**What this task involves:** Pull out each line of the records holding the string "margin".

User interface change data:
......

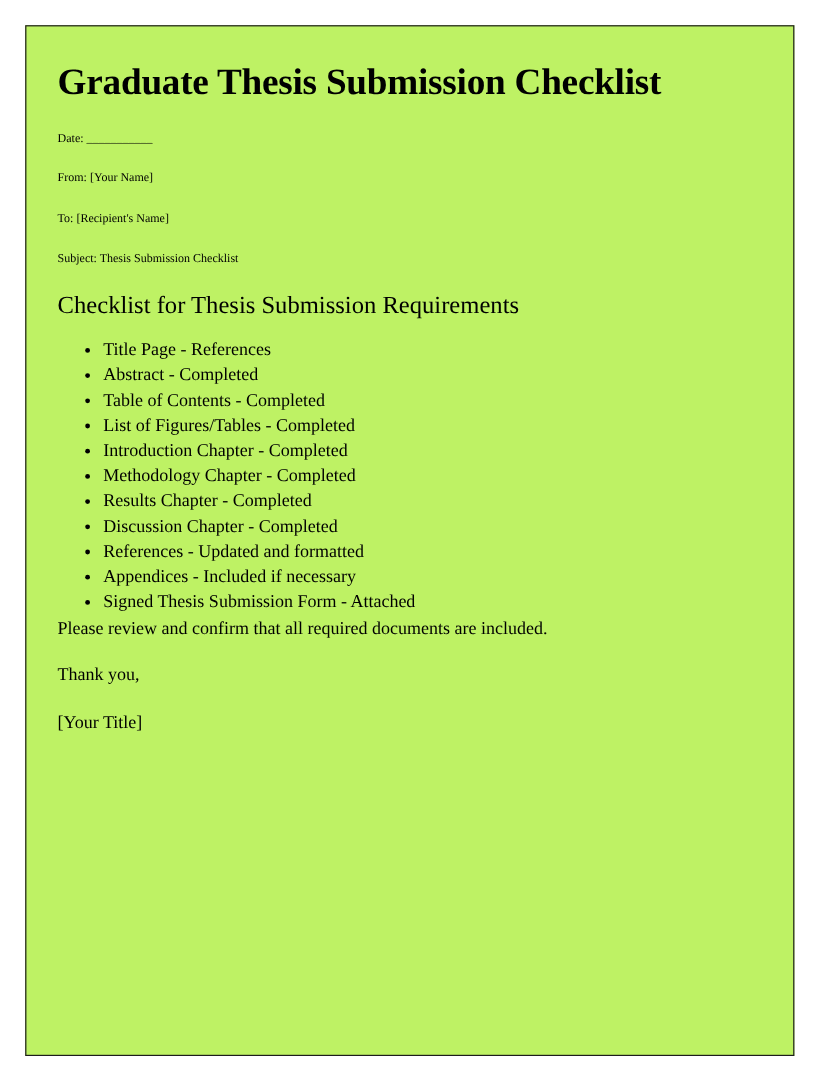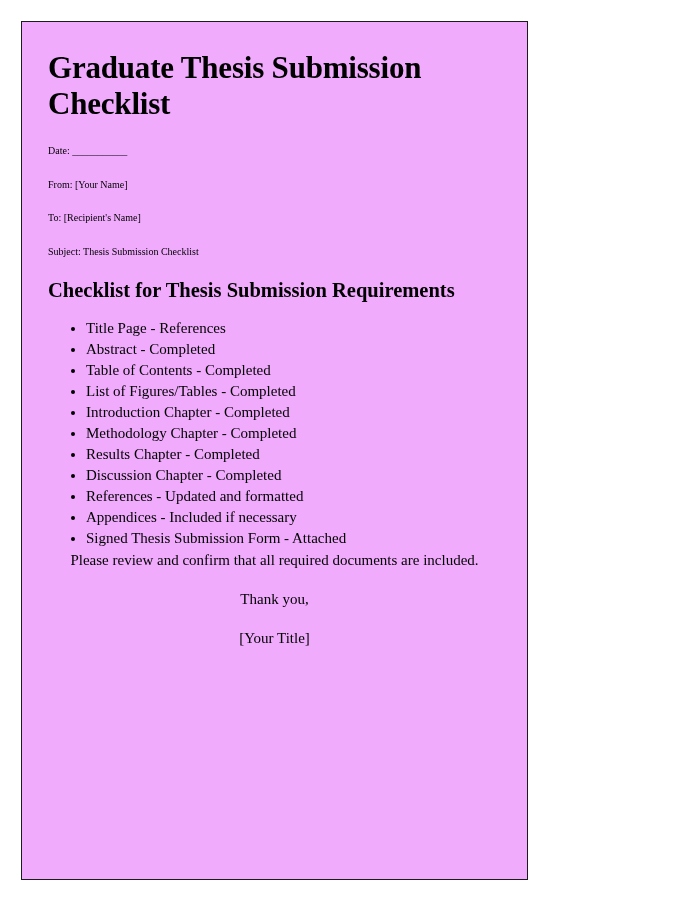--- a/index.html
+++ b/index.html
@@ -18,11 +18,11 @@
     position: absolute;
     left: 21px;
     top: 21px;
-    width: 507px;
+    width: 641px;
     height: 859px;
     box-sizing: border-box;
     border: 1.5px solid #1c1c1c;
-    background: #f0abfc;
+    background: #bef264;
   }
   .content {
     padding: 22px 26px 0 26px;

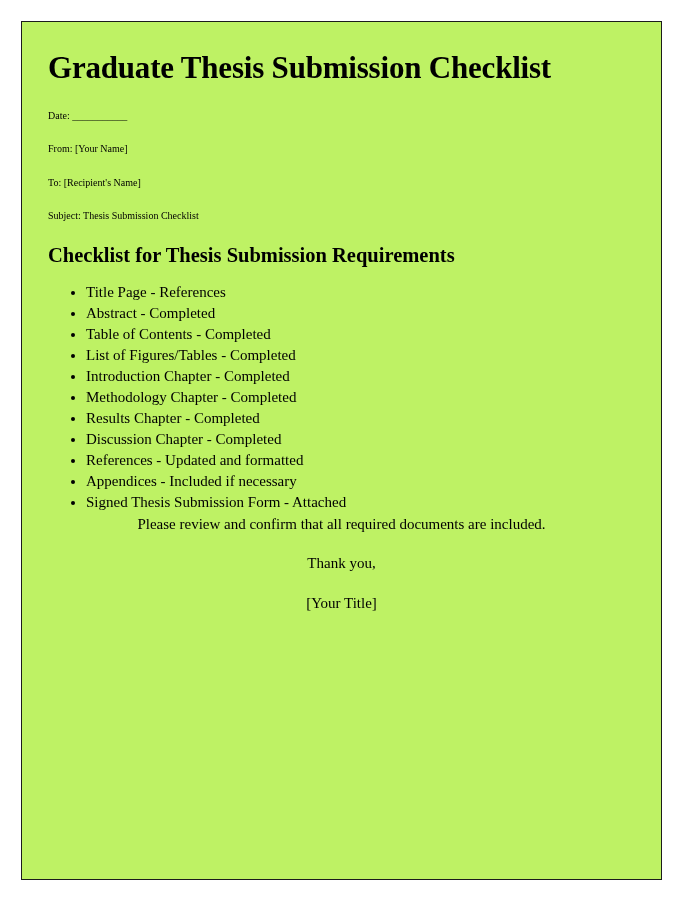--- a/index.html
+++ b/index.html
@@ -45,7 +45,7 @@
   }
   .section-heading {
     font-size: 20.5px;
-    font-weight: bold;
+    font-weight: normal;
     margin: 20px 0 0 0;
     line-height: 1.2;
   }

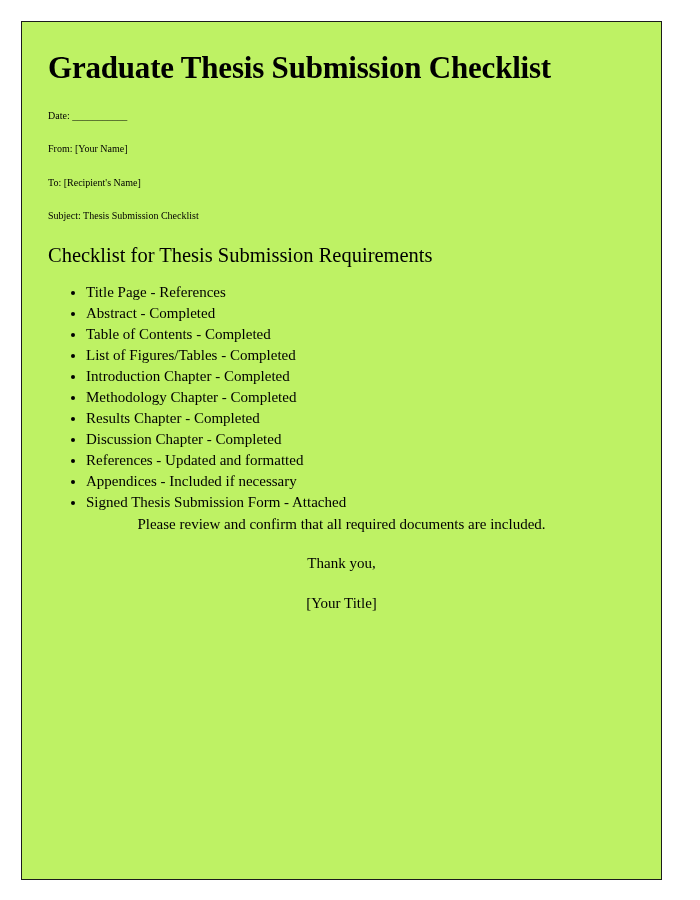--- a/index.html
+++ b/index.html
@@ -61,7 +61,6 @@
   }
   .closing-block {
     margin-top: 2px;
-    text-align: center;
   }
   .closing-line {
     font-size: 15px;

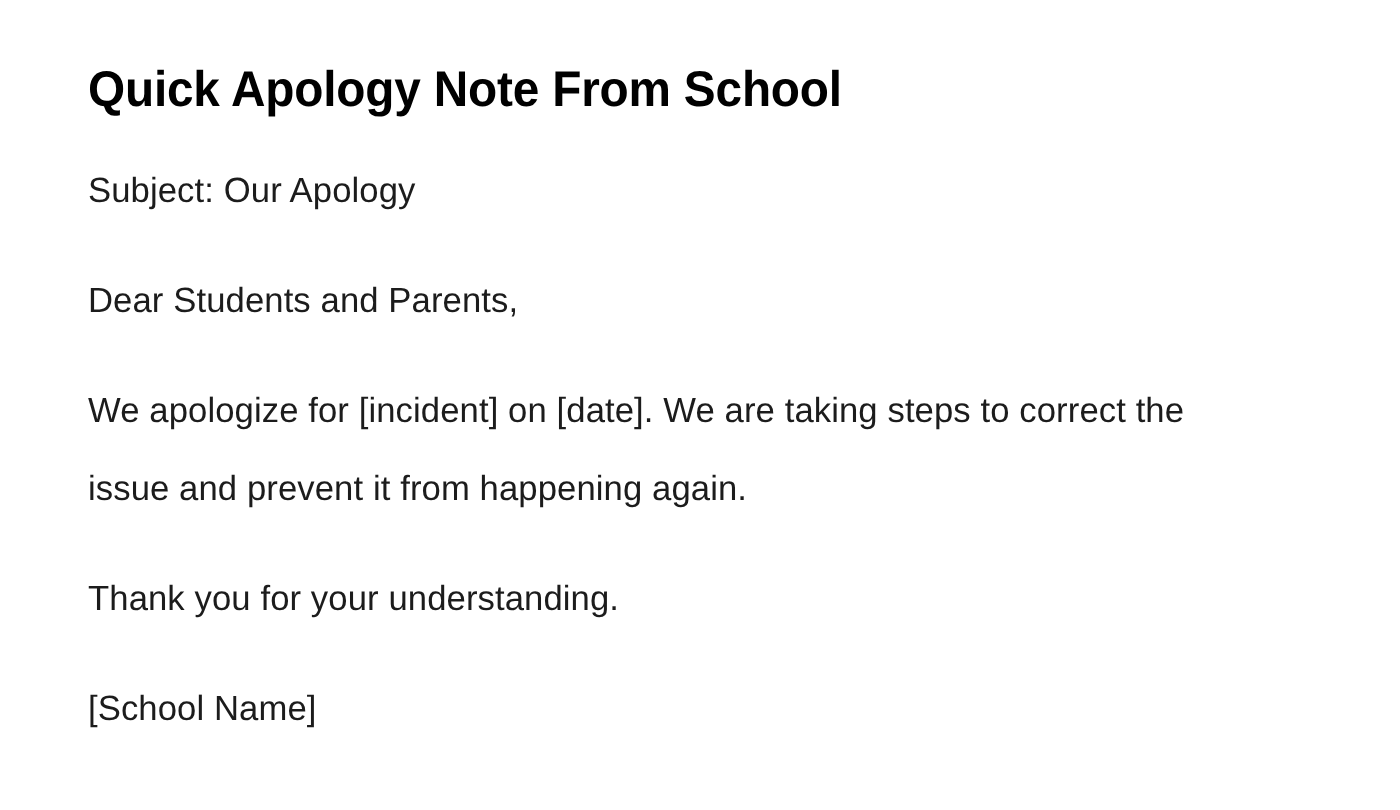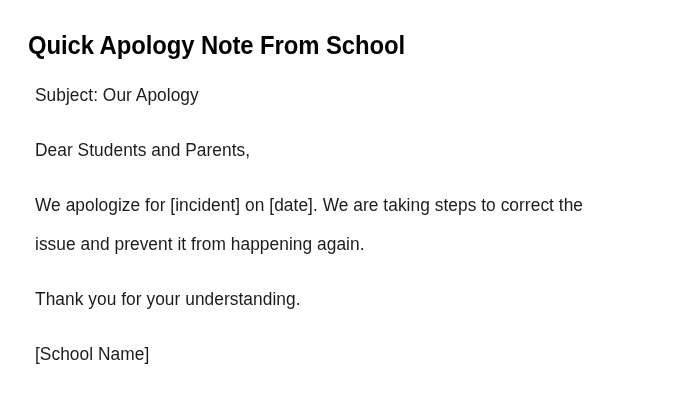--- a/index.html
+++ b/index.html
@@ -23,7 +23,7 @@
     height: 405px;
     background: #ffffff;
     box-sizing: border-box;
-    padding: 30px 40px 0 28px;
+    padding: 30px 40px 0 44px;
   }
 
   .doc-title {

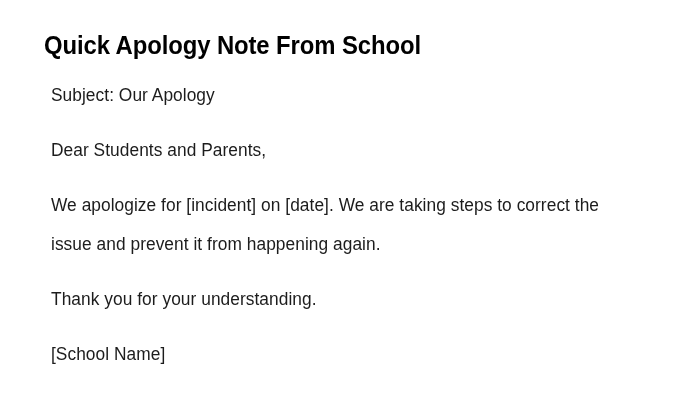--- a/index.html
+++ b/index.html
@@ -41,7 +41,7 @@
   }
 
   .doc-body {
-    margin: 7px;
+    margin: 0;
     padding: 0;
     width: 600px;
   }

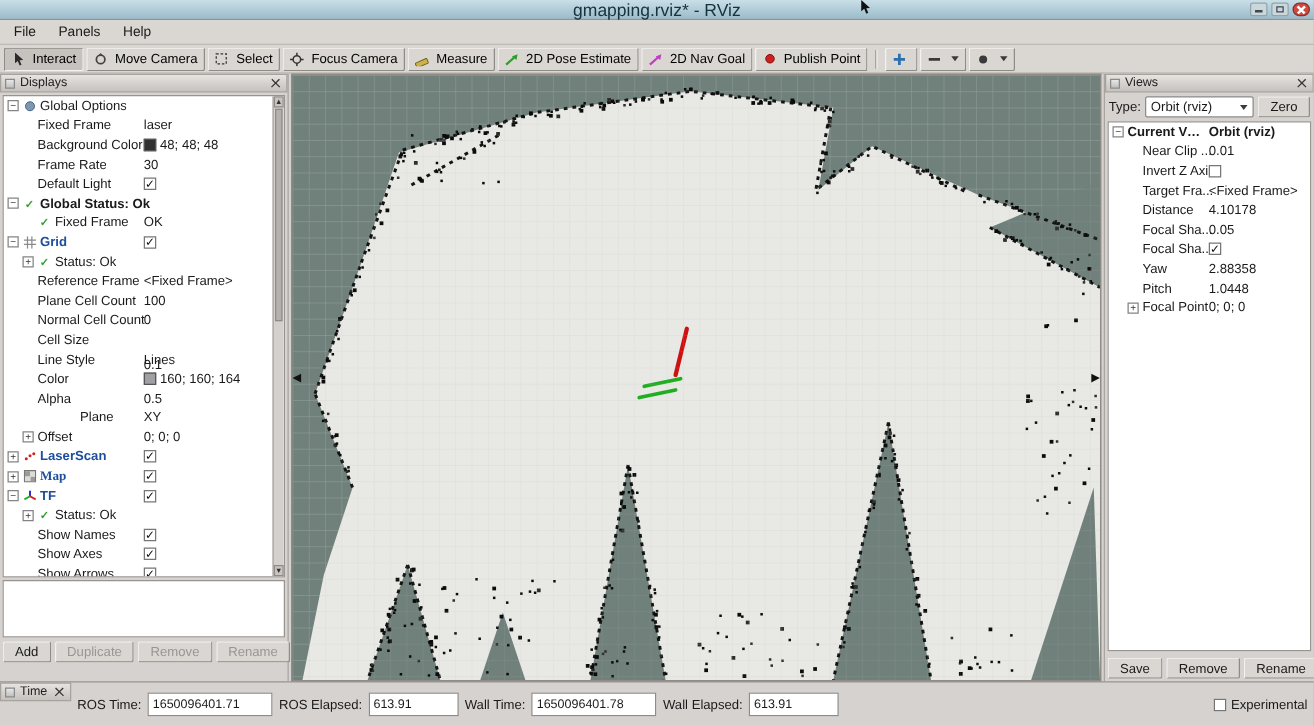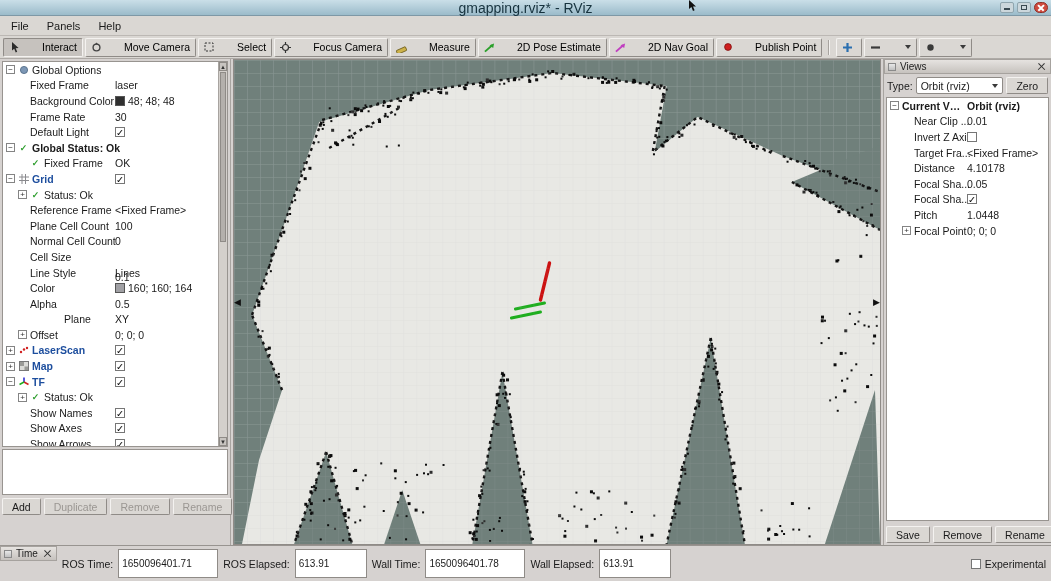--- a/index.html
+++ b/index.html
@@ -24,7 +24,7 @@
   .menubar{height:20px;background:#dad7d3;border-bottom:1px solid #bcb8b4;display:flex;align-items:center;padding-left:2px;flex:none}
   .menu-item{padding:2px 9px;font-size:11px}
   .toolbar{height:23px;background:#dad7d3;border-bottom:1px solid #aeaaa6;display:flex;align-items:center;padding-left:3px;gap:2px;flex:none}
-  .tbtn{display:inline-flex;align-items:center;gap:19px;height:19px;padding:0 5px;font-size:10.5px;background:#dad7d3;border:1px solid;border-color:#f4f2f0 #8f8b87 #8f8b87 #f4f2f0;border-radius:2px;white-space:nowrap}
+  .tbtn{display:inline-flex;align-items:center;gap:3px;height:19px;padding:0 5px;font-size:10.5px;background:#dad7d3;border:1px solid;border-color:#f4f2f0 #8f8b87 #8f8b87 #f4f2f0;border-radius:2px;white-space:nowrap}
   .tbtn.active{background:#c6c2be;border-color:#8f8b87 #f4f2f0 #f4f2f0 #8f8b87}
   .tsep{width:2px;height:15px;border-left:1px solid #a8a4a0;border-right:1px solid #f2f0ee;margin:0 4px}
   .caret{width:0;height:0;border-left:3px solid transparent;border-right:3px solid transparent;border-top:4px solid #3a3a3a;margin-left:2px}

......

**Response to this exercise:**
     margin: 20px 0 0 0;
     margin-top: 2px;
-    margin: 7px;
+    margin: 0;
   .tsep{width:2px;height:15px;border-left:1px solid #a8a4a0;border-right:1px solid #f2f0ee;margin:0 4px}
   .caret{width:0;height:0;border-left:3px solid transparent;border-right:3px solid transparent;border-top:4px solid #3a3a3a;margin-left:2px}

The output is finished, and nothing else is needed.